Mit welchem Fug? Die Griechen halten jene!
Und ist sie's wert? Ha, eine Perle ist sie,
Die mehr denn tausend Schiffe jagt' ins Meer
Und Kaufherrn schuf aus Königen.
Gesteht ihr ein, recht wars, daß Paris ging
– Ihr müßt; denn alles rief: Zieh hin, zieh hin! –,
Bekennt ihr, daß ein Kleinod seine Beute
– Ihr müßt, denn alle schlugt ihr in die Hände
Und rieft: unschätzbar! –, warum schmäht ihr nun
Den Ausgang eures eignen weisen Plans
Und tut, was selbst Fortuna nicht getan,
Entwürdgend, was ihr reicher habt geschätzt
Als Land und Meer? Dann pfui dem schnöden Raub!
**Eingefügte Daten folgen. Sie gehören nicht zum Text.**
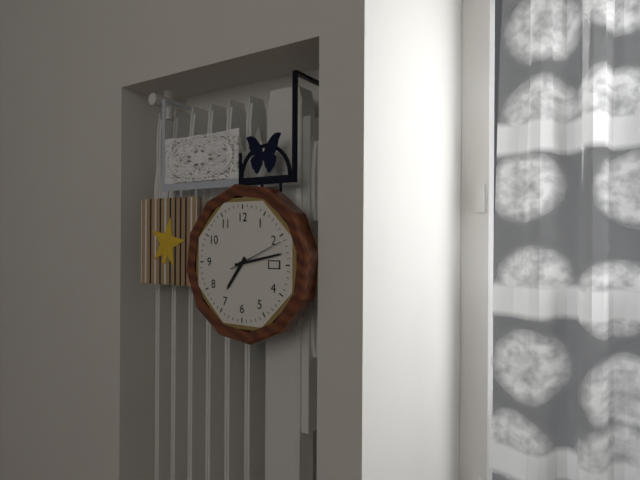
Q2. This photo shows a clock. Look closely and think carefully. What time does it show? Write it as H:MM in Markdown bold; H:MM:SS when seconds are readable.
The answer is **7:13**
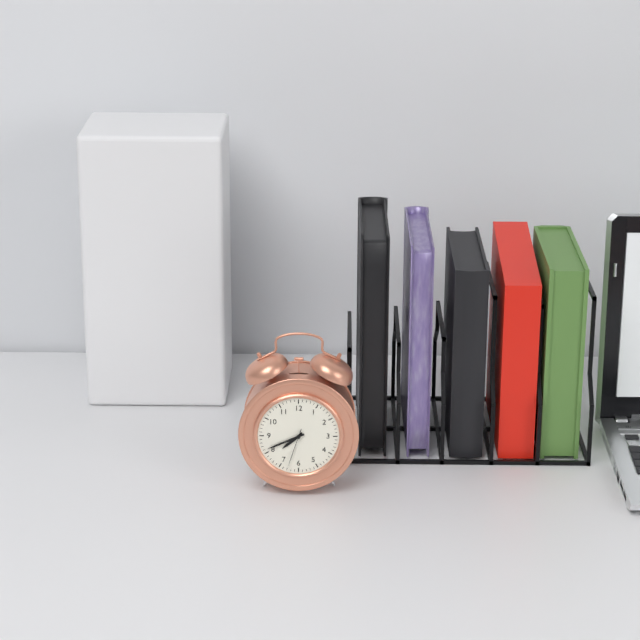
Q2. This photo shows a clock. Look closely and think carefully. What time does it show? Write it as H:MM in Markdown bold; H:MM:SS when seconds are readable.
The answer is **7:41**
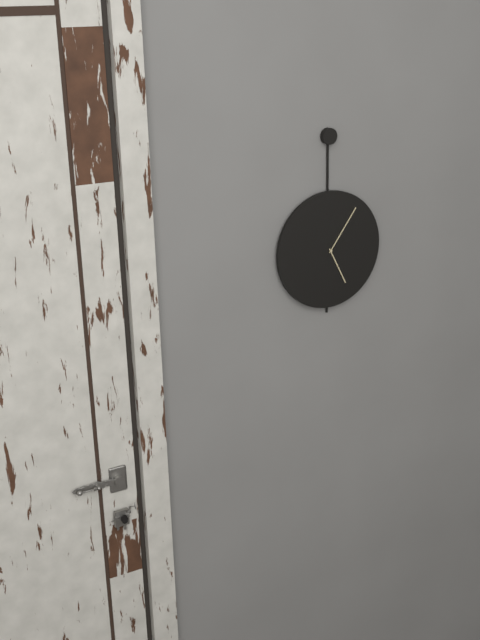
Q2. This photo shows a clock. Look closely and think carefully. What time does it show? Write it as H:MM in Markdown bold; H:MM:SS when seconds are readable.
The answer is **5:06**
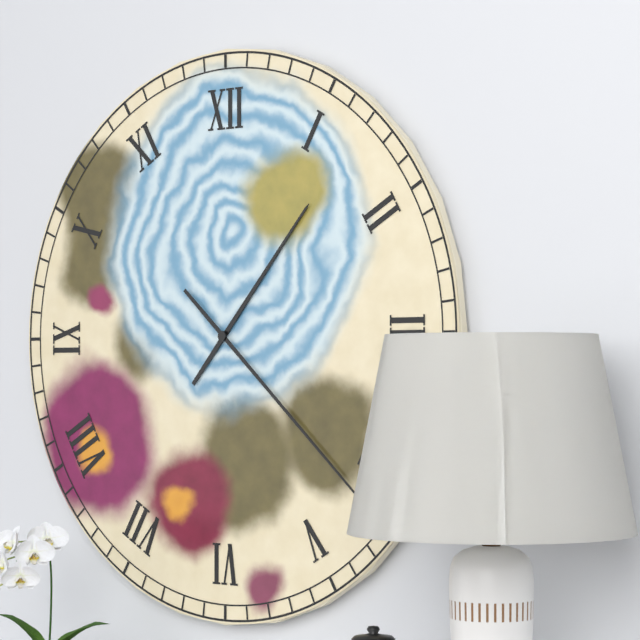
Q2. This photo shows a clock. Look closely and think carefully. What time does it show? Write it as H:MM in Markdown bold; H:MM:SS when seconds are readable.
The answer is **1:22**
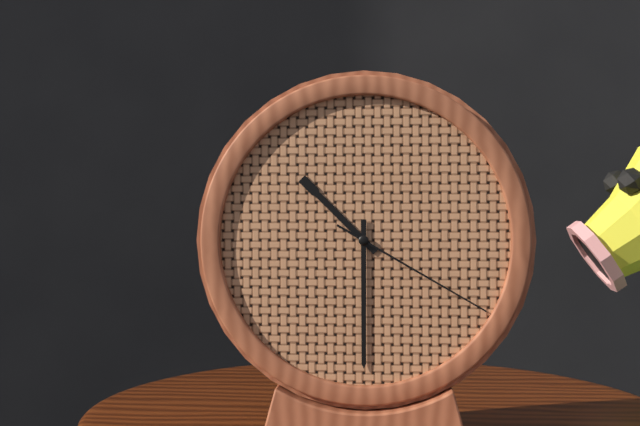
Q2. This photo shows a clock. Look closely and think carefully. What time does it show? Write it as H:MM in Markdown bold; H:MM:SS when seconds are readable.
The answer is **10:30:20**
Wir stahlen, was wir fürchten zu behalten,
Als Dieb', unwert des so gestohlnen Guts;
Was wir vergeltend raubten ihrem Strand,
Scheun wir zu schützen in der Heimat Land!
KASSANDRA
draußen. Weint, Troer, weint!
PRIAMUS
Welch Laut? Welch Schrein ist das?
TROILUS
Die tolle Schwester; ihre Stimm erkenn ich.
KASSANDRA
draußen. Weint, Troer!
HEKTOR
's ist Kassandra!
Kassandra kommt, in Verzückung [mit fliegenden Haaren ].
KASSANDRA
Weint, Troer, weint! Leiht mir zehntausend Augen,
Und alle füll ich mit prophetschen Tränen!
HEKTOR
Still, Schwester, still! –
KASSANDRA
Jungfraun und Knaben, Männer, schwache Greise,
Unmündge Kindheit, die nichts kann als weinen,
Verstärkt mein Wehgeschrei! Und zahlt voraus
Die Hälfte all des Jammers, der uns nah!
Weint, Troer, weint! Gewöhnt eur Aug an Tränen!